What is being asked -> Find the string "linejoin" in the listing below and return each line it appears in.

Data for review ->
[Start of section]

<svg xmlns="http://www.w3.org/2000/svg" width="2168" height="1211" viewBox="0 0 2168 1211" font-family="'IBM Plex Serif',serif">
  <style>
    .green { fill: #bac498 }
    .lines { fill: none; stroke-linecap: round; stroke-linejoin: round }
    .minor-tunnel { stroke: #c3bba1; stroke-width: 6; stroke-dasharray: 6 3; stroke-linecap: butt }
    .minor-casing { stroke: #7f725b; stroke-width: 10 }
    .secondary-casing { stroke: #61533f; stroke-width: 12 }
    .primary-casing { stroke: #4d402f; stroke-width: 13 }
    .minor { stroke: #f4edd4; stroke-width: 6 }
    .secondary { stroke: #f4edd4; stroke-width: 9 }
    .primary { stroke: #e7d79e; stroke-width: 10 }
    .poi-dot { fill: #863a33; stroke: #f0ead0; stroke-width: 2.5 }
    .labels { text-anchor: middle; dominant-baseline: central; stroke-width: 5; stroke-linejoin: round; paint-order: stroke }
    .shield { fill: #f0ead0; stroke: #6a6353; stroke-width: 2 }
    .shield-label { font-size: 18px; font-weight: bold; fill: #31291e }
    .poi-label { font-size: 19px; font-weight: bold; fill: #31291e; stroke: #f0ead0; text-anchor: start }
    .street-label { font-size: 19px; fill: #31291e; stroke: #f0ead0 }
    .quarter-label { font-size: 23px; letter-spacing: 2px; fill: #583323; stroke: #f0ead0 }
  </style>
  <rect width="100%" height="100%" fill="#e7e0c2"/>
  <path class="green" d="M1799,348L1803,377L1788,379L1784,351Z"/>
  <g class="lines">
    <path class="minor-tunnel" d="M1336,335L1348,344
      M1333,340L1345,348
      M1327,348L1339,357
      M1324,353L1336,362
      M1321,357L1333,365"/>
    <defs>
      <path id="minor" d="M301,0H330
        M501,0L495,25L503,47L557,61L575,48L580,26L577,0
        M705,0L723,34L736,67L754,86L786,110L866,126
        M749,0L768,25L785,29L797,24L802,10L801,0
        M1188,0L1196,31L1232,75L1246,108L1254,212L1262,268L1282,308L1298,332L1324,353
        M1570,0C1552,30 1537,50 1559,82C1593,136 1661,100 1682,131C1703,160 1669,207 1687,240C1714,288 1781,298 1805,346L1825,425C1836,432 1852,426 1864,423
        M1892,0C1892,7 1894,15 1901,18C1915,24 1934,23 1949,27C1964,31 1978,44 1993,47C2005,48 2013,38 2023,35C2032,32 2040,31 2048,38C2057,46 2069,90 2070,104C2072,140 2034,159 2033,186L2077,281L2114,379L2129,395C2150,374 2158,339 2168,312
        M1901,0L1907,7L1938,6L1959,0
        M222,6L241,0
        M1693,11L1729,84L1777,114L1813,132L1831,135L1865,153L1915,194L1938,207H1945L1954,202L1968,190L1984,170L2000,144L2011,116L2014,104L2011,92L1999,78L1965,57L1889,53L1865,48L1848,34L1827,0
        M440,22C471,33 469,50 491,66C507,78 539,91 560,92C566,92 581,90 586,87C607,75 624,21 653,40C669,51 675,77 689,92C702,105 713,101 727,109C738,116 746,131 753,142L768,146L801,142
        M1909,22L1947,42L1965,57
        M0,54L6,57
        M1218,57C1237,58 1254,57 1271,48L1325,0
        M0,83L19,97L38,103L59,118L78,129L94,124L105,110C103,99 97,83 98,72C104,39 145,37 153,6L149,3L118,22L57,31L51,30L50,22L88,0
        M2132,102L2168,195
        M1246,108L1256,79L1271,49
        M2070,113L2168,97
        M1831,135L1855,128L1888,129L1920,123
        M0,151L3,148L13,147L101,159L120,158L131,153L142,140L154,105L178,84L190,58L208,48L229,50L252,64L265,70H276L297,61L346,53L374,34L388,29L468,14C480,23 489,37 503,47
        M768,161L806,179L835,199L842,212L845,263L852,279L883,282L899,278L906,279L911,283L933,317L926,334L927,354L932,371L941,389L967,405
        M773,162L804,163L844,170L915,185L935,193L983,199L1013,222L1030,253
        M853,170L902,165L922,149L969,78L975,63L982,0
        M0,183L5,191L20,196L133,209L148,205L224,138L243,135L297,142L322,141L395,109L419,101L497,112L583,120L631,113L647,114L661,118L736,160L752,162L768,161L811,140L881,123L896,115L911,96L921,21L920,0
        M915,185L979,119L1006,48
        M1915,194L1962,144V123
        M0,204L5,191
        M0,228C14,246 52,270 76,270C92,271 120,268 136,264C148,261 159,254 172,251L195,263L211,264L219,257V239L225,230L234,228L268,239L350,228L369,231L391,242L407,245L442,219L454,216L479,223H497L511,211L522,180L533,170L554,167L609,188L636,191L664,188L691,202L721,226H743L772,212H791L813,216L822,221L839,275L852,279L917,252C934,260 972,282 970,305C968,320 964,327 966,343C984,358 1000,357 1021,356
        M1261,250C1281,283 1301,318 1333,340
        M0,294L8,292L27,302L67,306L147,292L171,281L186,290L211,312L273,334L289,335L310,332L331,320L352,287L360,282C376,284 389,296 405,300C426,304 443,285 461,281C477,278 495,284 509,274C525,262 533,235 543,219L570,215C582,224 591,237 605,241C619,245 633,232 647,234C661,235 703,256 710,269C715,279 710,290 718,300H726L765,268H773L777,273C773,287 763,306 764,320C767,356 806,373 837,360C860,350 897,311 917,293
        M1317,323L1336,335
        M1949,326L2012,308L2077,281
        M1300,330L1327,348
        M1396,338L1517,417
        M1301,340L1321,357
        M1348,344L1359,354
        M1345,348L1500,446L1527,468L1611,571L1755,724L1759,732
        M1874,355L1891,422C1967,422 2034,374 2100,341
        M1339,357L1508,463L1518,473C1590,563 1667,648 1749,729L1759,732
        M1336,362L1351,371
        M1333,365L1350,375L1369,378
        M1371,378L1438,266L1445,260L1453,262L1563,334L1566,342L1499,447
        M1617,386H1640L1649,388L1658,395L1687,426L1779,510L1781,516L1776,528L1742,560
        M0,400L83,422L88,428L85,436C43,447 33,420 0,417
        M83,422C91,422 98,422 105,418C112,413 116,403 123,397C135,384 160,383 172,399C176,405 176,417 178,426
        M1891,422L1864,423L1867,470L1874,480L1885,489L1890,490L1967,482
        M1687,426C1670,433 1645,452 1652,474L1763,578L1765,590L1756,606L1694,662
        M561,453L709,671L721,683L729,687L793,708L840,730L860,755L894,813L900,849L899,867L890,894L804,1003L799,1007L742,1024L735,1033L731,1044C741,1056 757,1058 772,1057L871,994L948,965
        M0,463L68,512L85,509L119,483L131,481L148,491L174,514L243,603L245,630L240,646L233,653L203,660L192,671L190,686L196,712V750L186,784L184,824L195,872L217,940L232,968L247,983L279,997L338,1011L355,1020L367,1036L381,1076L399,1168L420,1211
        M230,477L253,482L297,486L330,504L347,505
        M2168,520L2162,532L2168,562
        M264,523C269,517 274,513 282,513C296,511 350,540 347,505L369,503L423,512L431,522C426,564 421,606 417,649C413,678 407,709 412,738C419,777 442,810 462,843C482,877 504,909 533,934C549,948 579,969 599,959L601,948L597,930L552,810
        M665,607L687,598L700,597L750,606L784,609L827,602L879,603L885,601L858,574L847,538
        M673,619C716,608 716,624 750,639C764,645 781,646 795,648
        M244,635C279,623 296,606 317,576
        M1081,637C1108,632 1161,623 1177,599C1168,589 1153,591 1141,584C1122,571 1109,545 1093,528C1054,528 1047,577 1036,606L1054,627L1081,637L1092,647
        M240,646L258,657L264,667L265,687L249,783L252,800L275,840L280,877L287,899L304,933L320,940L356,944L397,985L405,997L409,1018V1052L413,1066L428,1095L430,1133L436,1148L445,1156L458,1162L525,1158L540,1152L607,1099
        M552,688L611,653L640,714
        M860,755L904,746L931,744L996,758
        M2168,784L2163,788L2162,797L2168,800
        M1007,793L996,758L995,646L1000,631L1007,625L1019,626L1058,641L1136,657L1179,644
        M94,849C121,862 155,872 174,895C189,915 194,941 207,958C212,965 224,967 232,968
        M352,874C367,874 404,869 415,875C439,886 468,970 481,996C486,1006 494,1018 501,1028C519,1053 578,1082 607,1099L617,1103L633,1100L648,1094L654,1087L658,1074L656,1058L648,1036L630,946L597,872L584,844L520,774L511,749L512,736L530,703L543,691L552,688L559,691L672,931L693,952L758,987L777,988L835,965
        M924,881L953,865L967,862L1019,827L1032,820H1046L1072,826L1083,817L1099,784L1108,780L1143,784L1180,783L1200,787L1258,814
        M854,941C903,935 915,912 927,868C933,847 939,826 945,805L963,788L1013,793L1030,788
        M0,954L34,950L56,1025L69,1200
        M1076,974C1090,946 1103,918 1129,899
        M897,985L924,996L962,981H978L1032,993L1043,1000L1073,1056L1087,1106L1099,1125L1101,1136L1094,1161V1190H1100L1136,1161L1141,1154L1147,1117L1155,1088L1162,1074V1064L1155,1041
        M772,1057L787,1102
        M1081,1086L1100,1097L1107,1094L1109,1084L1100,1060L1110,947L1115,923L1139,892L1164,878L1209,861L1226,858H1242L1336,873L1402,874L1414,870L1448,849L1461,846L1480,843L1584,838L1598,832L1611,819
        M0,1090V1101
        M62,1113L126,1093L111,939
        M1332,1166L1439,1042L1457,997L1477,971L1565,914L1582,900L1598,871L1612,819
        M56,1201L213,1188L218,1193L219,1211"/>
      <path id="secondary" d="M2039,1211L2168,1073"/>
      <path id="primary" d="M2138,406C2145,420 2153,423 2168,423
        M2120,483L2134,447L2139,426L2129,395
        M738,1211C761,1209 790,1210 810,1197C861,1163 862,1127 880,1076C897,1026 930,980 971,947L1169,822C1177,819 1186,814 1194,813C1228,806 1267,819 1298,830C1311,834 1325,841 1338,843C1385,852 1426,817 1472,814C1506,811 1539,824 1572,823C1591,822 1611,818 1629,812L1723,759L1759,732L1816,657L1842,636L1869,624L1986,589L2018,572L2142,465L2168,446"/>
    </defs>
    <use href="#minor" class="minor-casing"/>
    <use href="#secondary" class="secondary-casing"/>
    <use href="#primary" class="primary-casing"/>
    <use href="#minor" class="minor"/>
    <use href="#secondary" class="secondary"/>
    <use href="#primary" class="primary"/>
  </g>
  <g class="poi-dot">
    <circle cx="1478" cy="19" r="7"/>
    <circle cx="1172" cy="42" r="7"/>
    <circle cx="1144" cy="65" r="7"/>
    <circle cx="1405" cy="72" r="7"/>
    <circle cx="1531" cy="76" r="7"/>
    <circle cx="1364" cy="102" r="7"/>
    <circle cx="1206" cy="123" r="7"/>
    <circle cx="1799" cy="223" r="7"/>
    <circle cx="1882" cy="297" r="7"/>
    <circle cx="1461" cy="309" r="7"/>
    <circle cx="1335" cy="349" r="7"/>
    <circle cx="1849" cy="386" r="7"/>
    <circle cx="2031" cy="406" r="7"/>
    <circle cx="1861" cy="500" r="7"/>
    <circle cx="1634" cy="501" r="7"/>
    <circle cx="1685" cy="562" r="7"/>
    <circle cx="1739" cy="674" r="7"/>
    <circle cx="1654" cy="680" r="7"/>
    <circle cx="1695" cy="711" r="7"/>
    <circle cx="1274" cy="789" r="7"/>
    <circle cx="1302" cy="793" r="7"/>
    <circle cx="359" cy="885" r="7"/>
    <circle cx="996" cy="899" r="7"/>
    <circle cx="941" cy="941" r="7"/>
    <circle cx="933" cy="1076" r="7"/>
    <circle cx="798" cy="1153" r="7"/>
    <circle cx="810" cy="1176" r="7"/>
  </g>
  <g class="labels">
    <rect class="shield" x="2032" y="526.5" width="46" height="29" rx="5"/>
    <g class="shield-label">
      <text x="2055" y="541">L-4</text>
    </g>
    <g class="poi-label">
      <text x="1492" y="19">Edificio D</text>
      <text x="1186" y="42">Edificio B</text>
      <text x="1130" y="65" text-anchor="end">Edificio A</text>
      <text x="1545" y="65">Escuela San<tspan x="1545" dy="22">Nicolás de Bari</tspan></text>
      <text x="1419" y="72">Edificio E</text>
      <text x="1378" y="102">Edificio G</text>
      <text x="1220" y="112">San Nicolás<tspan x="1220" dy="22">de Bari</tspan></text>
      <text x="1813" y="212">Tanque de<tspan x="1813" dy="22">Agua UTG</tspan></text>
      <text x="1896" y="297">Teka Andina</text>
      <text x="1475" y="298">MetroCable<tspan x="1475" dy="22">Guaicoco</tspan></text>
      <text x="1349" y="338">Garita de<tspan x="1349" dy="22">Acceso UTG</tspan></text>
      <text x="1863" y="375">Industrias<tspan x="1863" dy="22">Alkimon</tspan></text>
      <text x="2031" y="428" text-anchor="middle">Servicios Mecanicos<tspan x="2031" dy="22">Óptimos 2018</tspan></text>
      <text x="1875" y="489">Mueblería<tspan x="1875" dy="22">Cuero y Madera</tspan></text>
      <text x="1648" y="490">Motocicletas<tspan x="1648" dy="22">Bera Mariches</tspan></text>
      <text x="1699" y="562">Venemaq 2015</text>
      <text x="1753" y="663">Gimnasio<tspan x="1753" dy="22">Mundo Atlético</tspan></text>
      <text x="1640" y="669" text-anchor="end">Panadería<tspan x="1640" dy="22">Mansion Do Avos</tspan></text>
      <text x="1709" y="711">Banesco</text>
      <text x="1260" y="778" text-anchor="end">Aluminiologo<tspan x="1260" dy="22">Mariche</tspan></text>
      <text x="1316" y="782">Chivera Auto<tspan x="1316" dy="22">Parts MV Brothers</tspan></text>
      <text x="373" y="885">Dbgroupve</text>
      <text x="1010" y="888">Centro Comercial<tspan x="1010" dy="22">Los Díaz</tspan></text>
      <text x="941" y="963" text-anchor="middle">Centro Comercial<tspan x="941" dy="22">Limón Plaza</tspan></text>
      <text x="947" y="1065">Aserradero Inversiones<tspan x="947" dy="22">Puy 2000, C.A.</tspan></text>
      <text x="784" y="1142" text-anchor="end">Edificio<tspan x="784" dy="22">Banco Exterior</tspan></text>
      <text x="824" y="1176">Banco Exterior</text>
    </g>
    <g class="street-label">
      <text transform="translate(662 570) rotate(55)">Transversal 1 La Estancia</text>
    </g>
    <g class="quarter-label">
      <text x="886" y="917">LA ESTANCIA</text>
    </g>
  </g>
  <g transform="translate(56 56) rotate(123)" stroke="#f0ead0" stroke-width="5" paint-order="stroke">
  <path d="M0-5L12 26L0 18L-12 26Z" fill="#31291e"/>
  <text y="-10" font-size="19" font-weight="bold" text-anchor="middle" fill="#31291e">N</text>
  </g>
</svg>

[End of section]

Reply to the exercise ->
    .lines { fill: none; stroke-linecap: round; stroke-linejoin: round }
    .labels { text-anchor: middle; dominant-baseline: central; stroke-width: 5; stroke-linejoin: round; paint-order: stroke }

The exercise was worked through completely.